A slow keening comes from the night, as though the crocodiles are baying in anticipation of fresh meat. Maybe they can already smell me coming somehow.

By the time I climb about halfway, I want to quit. What’s the point of even reaching the top? Nobody ever comes home from the night, except for the occasional survivor of a hunting party. But when I stop and sit on a tiny ledge, trying to aim a defiant look behind me, the cops raise their guns.

I take a deep breath and turn back toward the rock face, because I’d rather keep scratching at the mountainside, even lose all the skin on my fingers and the heels of my hands, than just give up and accept the death they’ve chosen for me.

The only warm hope in all this frozen nothing is that Bianca is okay. She’ll have the life she deserves, and maybe she’ll end up in a position to change this city.
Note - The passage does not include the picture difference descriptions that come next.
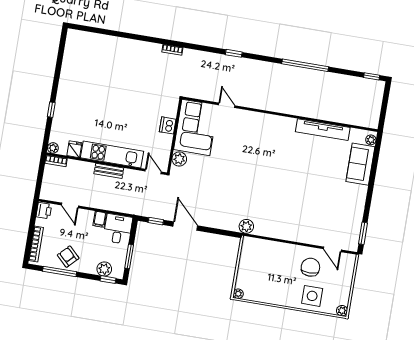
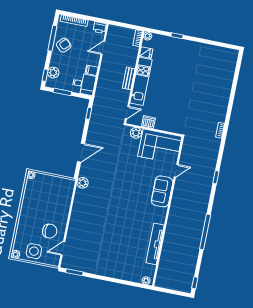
dishwasher: (168, 125) -> (148, 122), moved
sofa: (360, 164) -> (162, 191), moved, turned -90
door: (185, 226) -> (81, 153), moved
side table: (312, 296) -> (34, 251), moved

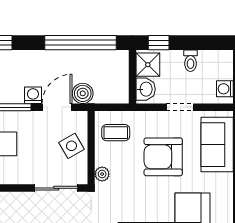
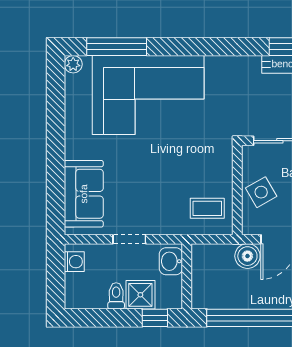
shower: (148, 65) -> (140, 295), moved
armchair: (163, 157) -> (149, 179), removed
plant: (102, 174) -> (224, 158), removed

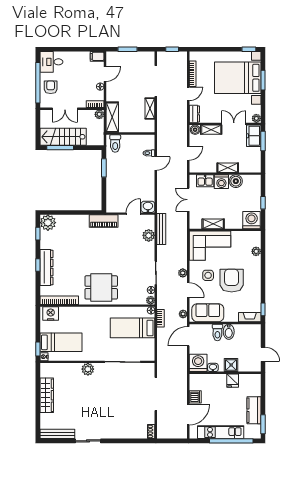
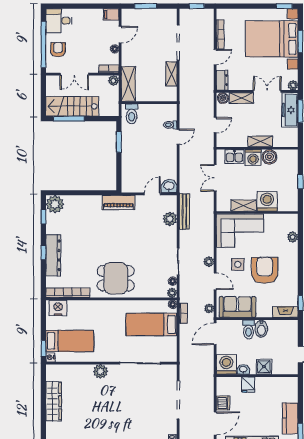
freezer: (254, 136) -> (290, 110), width x1.40
washing machine: (252, 220) -> (267, 201), moved
fridge: (233, 381) -> (248, 385), moved

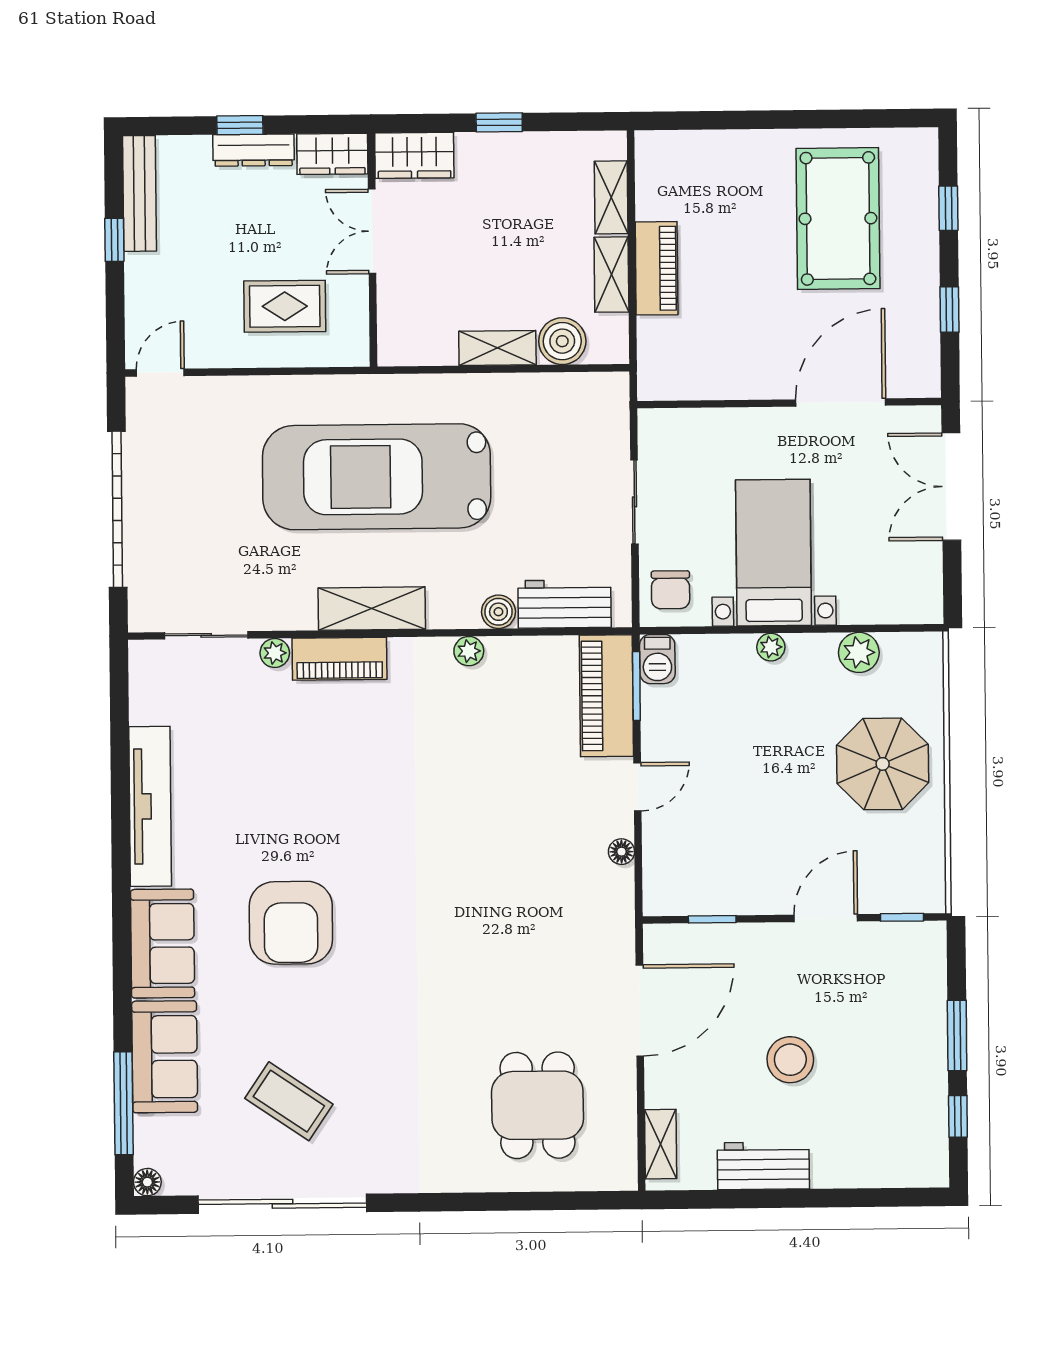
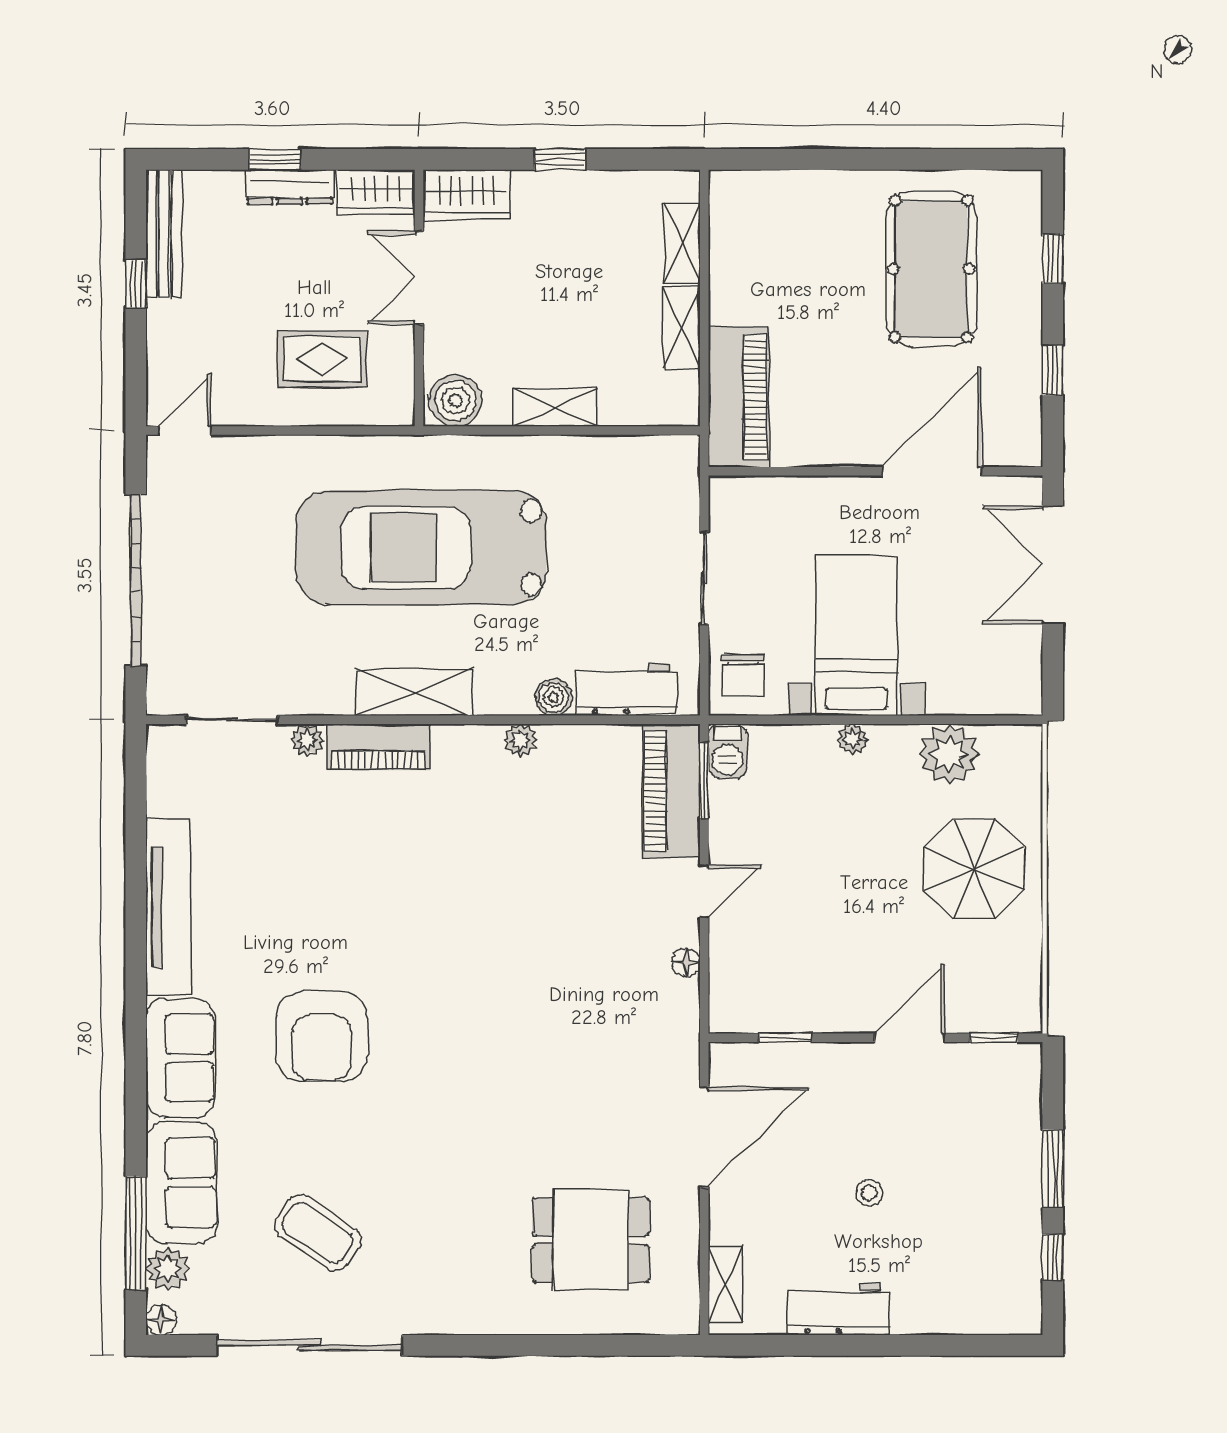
piano: (657, 268) -> (739, 397), moved, width x1.37, depth x1.33
boiler: (562, 341) -> (456, 401), moved
plant: (859, 652) -> (949, 754), width x1.36, depth x1.36
stool: (790, 1060) -> (869, 1193), width x0.53, depth x0.53
dining table: (537, 1105) -> (591, 1240), turned 90
plant: (153, 1135) -> (168, 1269), added

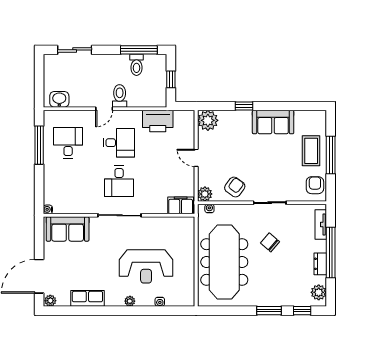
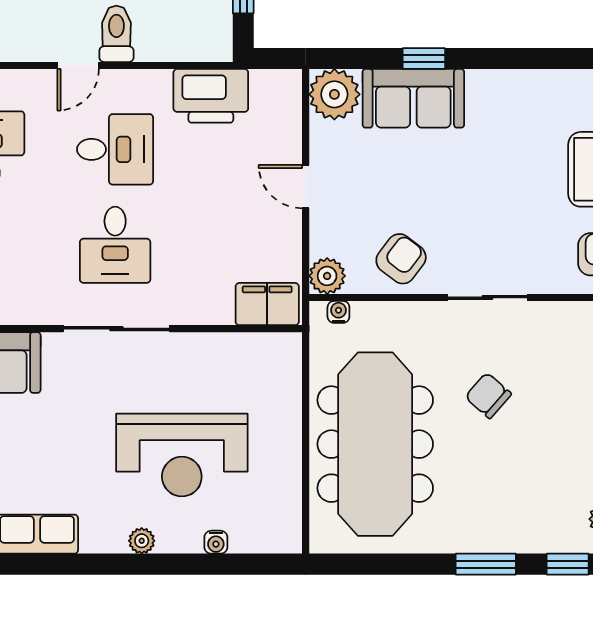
sofa: (273, 122) -> (413, 98), moved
She’ll forget about me, after a while, but maybe some tiny pocket of her heart will preserve my memory, and it’ll inspire her to do something for others. I can die out here, knowing that she’s going to be amazing. I try to tell myself that’s enough, that it’s as good as a whole life by her side.



* * *



The wind stings my face, washes out my sight, and forces me to shed more tears than I can spare.

But some mechanical part takes over and I keep groping for handholds and pulling myself up, meter by meter. I lose all awareness, almost like sleepwalking, and my hands and feet are already numb.

I’m startled when I pull myself up one more time and reach the summit. I find a tiny plateau, where I can stop and drag some frosty air into my lungs. A dozen meters away, a sliver of direct sunlight hits a raised crag, hot enough to sear your skin off with a single touch. Even that one bright spot is too painful to look at.

Behind me, the city is splayed out, already asleep behind thick shutters. And beyond that, the Young Father slices the bright horizon—the smaller, smoother mountain that shields us from daylight.

I stand there on this wide ledge, panting, and try to regain some feeling by putting my hands under my bruised armpits, when the cops grunt at me. They’re eager to get back to the city, to drink their own pitcher of gin-and-milk, next to a fireplace. They nudge me with their guns, and I turn back toward the other side of the mountain.